People already share viral clips of AI recognising other AI, but I've not seen real scientific study of if this is due to a literary form of passing a mirror test, or if it's related to the way most models openly tell everyone they talk to that they're an AI.
I don't want to say any of these are exactly equivalent to any given aspect of human memory, but I would suggest that LLMs behave kinda like they have:
(1) Sensory memory in the form of a context window — and in this sense are wildly superhuman because for a human that's about one second, whereas an AI's context window is about as much text as a human goes through in a week (actually less because we don't only read, other sensory modalities do matter; but for scale: equivalent to what you read in a week)
(2) Short term memory in the form of attention heads — and in this sense are wildly superhuman, because humans pay attention to only 4–5 items whereas DeepSeek v3 defaults to 128.
(3) The training and fine-tuning process itself that allows these models to learn how to communicate with us. Not sure what that would count as. Learned skill? Operant conditioning? Long term memory? It can clearly pick up different writing styles, because it can be made to controllably output in different styles — but that's an "in principle" answer. None of Claude 3.7, o4-mini, DeepSeek r1, could actually identify the authorship of a (n=1) test passage I asked 4o to generate for me.
Similarity match. For that you need to understand reflexively how you think and write.
It's a fun test to give a person something they have written but do not remember. Most people can still spot it.
It's easier with images though. Especially a mirror.
For DallE, the test would be if it can discern its own work from human generated image.
Especially of you give it an imaginative task like drawing a representation of itself.
Well, I'm too lazy to look up how many weavers were displaced back then and that's why I said a lot. Maybe all of them, since they weren't trained to operate the new machines.
Anyway, sorry for a digression, my point is LLM replacing white collar workers doesn't necessarily imply it's generally intelligent -- it may but doesn't have to be.
Although if it gets to a point where companies are running dark office buildings (by analogy with dark factories) -- yes, it's AGI by then.
This is actually how a supreme court justice defined the test for obscenity.
> The phrase "I know it when I see it" was used in 1964 by United States Supreme Court Justice Potter Stewart to describe his threshold test for obscenity in Jacobellis v. Ohio
The reason why it's so famous though (and why some people tend to use it in a tongue in cheek manner) is because "you know it when you see it" is a hilariously unhelpful and capricious threshold, especially when coming from the Supreme Court. For rights which are so vital to the fabric of the country, the Supreme Court recommending we hinge free speech on—essentially—unquantifiable vibes is equal parts bizarre and out of character.

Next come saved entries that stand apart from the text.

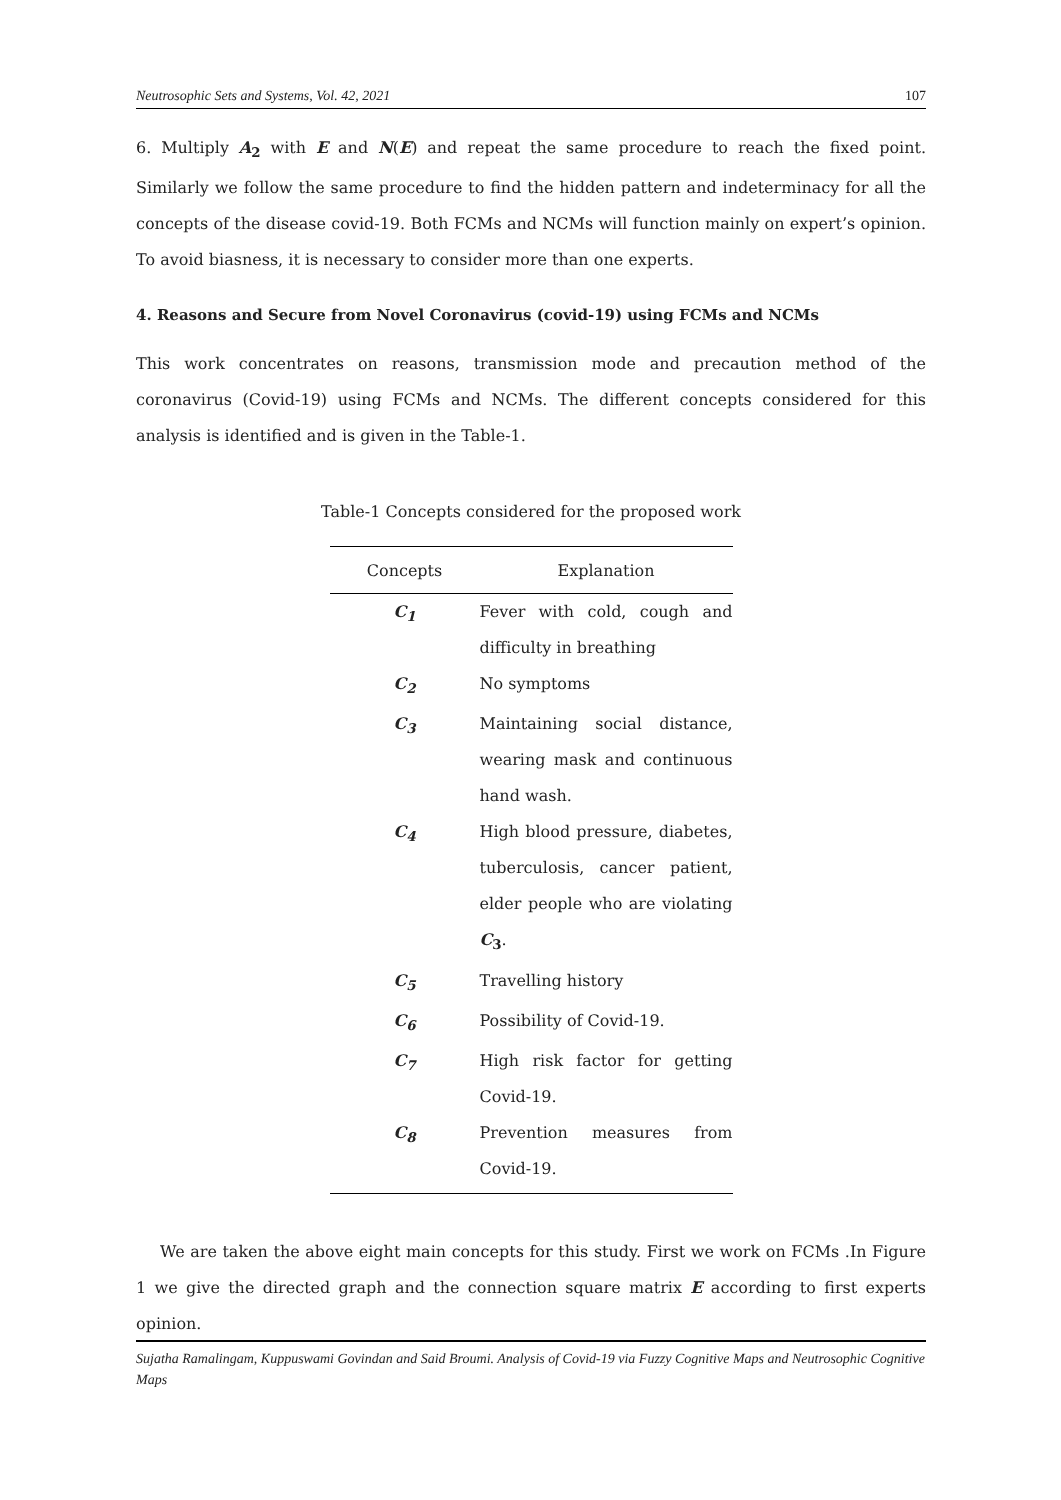Neutrosophic Sets and Systems, Vol. 42, 2021 107
6. Multiply A<sub>2</sub> with E and N(E) and repeat the same procedure to reach the fixed point. Similarly we follow the same procedure to find the hidden pattern and indeterminacy for all the concepts of the disease covid-19. Both FCMs and NCMs will function mainly on expert’s opinion. To avoid biasness, it is necessary to consider more than one experts.
4. Reasons and Secure from Novel Coronavirus (covid-19) using FCMs and NCMs
This work concentrates on reasons, transmission mode and precaution method of the coronavirus (Covid-19) using FCMs and NCMs. The different concepts considered for this analysis is identified and is given in the Table-1.
Table-1 Concepts considered for the proposed work
| Concepts | Explanation |
| --- | --- |
| C<sub>1</sub> | Fever with cold, cough and difficulty in breathing |
| C<sub>2</sub> | No symptoms |
| C<sub>3</sub> | Maintaining social distance, wearing mask and continuous hand wash. |
| C<sub>4</sub> | High blood pressure, diabetes, tuberculosis, cancer patient, elder people who are violating C<sub>3</sub> . |
| C<sub>5</sub> | Travelling history |
| C<sub>6</sub> | Possibility of Covid-19. |
| C<sub>7</sub> | High risk factor for getting Covid-19. |
| C<sub>8</sub> | Prevention measures from Covid-19. |
We are taken the above eight main concepts for this study. First we work on FCMs .In Figure 1 we give the directed graph and the connection square matrix E according to first experts opinion.
Sujatha Ramalingam, Kuppuswami Govindan and Said Broumi. Analysis of Covid-19 via Fuzzy Cognitive Maps and Neutrosophic Cognitive Maps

my 2c on this is that if you interact with any current llm enough you can mentally 'place' its behavior and responses. when we truly have AGI+/ASI my guess is that it will be like that old adage of blind men feeling & describing an elephant for the first time. we just wont be able to fully understand its responses. it would always be something left hanging and then eventually we'll just stop trying. that would be time when the exponential improvement really kicks in.
it should suffice to say we are nowhere near that and I dont even believe LLMs are the right architecture for that.
I agree, but with the caveat that it's getting harder and harder with all the hype / doom cycles and all the goalpost moving that's happening in this space.
IMO if you took gemini2.5 / claude / o3 and showed it to people from ten / twenty years ago, they'd say that it is unmistakably AGI.